Metamorfosis demuestra que Enríquez sabe manejarse con la misma destreza en un tono descaradamente sarcástico, digno de la mismísima Sra Maisel. Pero más importante para el conjunto se antoja la omnipresente autoironía, a veces muy sutil, pero siempre necesario por estos pagos tan cercanos a la morbosidad y/o lo tremendo (y el estupendismo que le acecha). Se nota especialmente en el relato que da nombre al libro, en el que una narradora bastante parecida a la autora (aunque sus biografías difieren, ojo) explica que una amiga le «había advertido sobre un fan hiperobsesionado» del fantasma de turno: «Me mandó una foto incluso para que lo evitara (o lo entrevistara, según mi nivel de dedicación)».

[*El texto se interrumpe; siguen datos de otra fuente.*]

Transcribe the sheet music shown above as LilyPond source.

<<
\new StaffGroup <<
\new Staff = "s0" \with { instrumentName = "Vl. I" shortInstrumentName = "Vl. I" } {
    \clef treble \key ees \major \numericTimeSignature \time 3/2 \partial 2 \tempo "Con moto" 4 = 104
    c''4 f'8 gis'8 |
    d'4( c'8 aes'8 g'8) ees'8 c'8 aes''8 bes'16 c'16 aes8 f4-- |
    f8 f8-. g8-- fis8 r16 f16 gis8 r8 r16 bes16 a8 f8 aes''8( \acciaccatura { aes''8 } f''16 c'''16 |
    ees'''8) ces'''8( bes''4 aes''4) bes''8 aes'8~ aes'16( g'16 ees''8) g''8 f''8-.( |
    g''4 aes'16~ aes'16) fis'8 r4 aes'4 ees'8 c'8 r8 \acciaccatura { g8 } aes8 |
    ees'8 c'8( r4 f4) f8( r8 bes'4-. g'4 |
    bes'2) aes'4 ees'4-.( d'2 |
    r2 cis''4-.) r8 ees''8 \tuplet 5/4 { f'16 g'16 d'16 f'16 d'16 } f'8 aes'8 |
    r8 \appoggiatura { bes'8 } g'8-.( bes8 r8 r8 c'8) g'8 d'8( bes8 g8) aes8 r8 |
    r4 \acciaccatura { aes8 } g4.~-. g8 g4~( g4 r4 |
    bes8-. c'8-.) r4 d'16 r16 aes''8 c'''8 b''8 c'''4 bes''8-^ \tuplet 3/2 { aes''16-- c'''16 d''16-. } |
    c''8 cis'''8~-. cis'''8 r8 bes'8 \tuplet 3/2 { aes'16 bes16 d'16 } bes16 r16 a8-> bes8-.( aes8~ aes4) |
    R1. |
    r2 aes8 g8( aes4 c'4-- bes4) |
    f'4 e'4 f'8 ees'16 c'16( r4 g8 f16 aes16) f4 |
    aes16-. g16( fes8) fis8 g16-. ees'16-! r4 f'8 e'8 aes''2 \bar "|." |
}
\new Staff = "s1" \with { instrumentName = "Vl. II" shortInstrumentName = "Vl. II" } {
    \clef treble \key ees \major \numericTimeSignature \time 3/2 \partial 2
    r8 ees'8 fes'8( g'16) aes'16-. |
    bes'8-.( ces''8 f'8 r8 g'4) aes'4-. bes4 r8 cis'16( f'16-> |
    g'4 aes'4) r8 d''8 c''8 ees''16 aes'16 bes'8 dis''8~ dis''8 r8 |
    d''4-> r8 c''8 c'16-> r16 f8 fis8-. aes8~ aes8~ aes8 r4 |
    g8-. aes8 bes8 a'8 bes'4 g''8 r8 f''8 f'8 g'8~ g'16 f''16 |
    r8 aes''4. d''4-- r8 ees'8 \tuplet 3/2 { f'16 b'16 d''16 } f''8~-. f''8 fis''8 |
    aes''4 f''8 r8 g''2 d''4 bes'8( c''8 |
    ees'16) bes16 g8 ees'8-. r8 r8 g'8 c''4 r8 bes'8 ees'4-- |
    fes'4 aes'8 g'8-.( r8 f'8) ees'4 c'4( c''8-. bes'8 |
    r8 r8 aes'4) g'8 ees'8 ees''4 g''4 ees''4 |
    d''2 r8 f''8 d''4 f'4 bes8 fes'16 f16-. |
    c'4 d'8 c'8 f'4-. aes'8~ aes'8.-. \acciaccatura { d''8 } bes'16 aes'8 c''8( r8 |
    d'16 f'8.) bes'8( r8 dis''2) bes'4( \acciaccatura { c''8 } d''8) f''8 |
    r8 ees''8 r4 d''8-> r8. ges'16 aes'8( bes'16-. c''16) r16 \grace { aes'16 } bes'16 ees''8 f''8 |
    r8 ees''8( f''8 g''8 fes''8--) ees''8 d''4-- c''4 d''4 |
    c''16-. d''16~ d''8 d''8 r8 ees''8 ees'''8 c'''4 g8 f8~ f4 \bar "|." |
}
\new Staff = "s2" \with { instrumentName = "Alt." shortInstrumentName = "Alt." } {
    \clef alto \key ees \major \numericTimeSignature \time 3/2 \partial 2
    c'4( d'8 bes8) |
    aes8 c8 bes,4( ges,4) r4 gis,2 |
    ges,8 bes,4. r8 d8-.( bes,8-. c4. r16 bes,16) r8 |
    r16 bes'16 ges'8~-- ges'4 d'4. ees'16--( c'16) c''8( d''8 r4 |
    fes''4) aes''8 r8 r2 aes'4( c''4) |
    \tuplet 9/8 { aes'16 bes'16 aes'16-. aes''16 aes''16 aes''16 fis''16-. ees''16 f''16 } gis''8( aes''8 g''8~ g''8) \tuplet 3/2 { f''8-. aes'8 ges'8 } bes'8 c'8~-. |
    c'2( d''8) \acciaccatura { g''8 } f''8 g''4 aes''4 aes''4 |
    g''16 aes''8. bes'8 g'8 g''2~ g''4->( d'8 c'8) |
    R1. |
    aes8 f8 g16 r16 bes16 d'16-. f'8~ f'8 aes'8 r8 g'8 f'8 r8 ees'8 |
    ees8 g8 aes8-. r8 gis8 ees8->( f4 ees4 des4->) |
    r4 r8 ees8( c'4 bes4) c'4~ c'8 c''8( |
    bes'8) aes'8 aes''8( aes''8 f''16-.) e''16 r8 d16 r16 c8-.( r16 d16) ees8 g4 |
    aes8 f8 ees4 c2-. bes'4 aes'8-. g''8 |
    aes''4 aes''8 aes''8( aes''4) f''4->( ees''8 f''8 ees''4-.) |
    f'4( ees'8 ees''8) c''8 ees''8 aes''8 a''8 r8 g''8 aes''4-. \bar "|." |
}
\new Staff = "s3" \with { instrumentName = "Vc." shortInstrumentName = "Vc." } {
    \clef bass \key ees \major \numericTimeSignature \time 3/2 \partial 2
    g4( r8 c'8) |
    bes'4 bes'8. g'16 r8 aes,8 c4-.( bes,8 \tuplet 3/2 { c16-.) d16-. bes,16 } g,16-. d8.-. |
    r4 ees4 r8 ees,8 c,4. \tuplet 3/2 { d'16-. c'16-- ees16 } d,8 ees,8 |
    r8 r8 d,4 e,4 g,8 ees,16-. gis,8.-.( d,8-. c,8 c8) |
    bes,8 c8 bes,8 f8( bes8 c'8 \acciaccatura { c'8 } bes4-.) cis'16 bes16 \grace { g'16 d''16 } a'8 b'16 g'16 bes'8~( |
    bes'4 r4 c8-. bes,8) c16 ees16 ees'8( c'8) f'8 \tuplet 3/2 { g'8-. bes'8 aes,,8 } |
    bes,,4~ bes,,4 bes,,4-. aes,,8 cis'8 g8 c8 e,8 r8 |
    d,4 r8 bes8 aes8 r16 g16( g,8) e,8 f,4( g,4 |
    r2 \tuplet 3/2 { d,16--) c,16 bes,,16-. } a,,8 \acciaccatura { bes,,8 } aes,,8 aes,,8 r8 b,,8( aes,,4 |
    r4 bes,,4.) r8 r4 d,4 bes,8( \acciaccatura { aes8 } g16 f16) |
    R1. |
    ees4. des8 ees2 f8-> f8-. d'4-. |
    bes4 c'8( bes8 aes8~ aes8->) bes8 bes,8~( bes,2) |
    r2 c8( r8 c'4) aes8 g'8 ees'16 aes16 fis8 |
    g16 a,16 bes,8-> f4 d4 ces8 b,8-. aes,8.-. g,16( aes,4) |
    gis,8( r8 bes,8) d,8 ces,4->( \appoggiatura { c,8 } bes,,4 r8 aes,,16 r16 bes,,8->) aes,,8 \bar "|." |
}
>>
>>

El tratamiento de temas como la violencia machista o la represión de la dictadura en Diferentes colores hechos de lágrimas y Los himnos de las hienas, respectivamente, señalan el camino para sortear la temible profusión de tópicos y sal gorda. Para eso hay que tener el talento de Enríquez. Que es humana, por cierto. En el noveno relato, La mujer que sufre, curiosamente de los pocos en tercera persona, el lector puede empezar a sufrir cierto agotamiento. 

El libro remonta, y de qué manera, con el ya mencionado Un artista local, en la que la enamoradísima pareja de urbanitas dispuestos a dejarse atrapar por el misterio de la Pampa se recrea en «una facilidad puntual para huir juntos de fiestas y para quedarse en la cama mirando series sobre crímenes verdaderos que después le daban pesadillas a Ivana, pero disfrutaba contárselas a Lautaro con el desayuno y escuchar sus ‘sos una enferma’ mientras hacía el café».

Quizá eso sea lo que quiere hacer Enríquez con nosotros, los lectores. Y darles la oportunidad a esos pueblos «traumados con el tren» que dejó de funcionar: «Es que fue un drama, estos pueblos se murieron […] Pero este quiere sobrevivir o seguir vivo, parece, no le veo nada depresivo». Después los hechos sugerirán que tenía algo peor que depresivo. Pero yo (y apostaría que Enríquez también) dudo que haya nada peor que la depresión. El vacío… Entiendo a los fantasmas. Aunque asusten, démosles una oportunidad.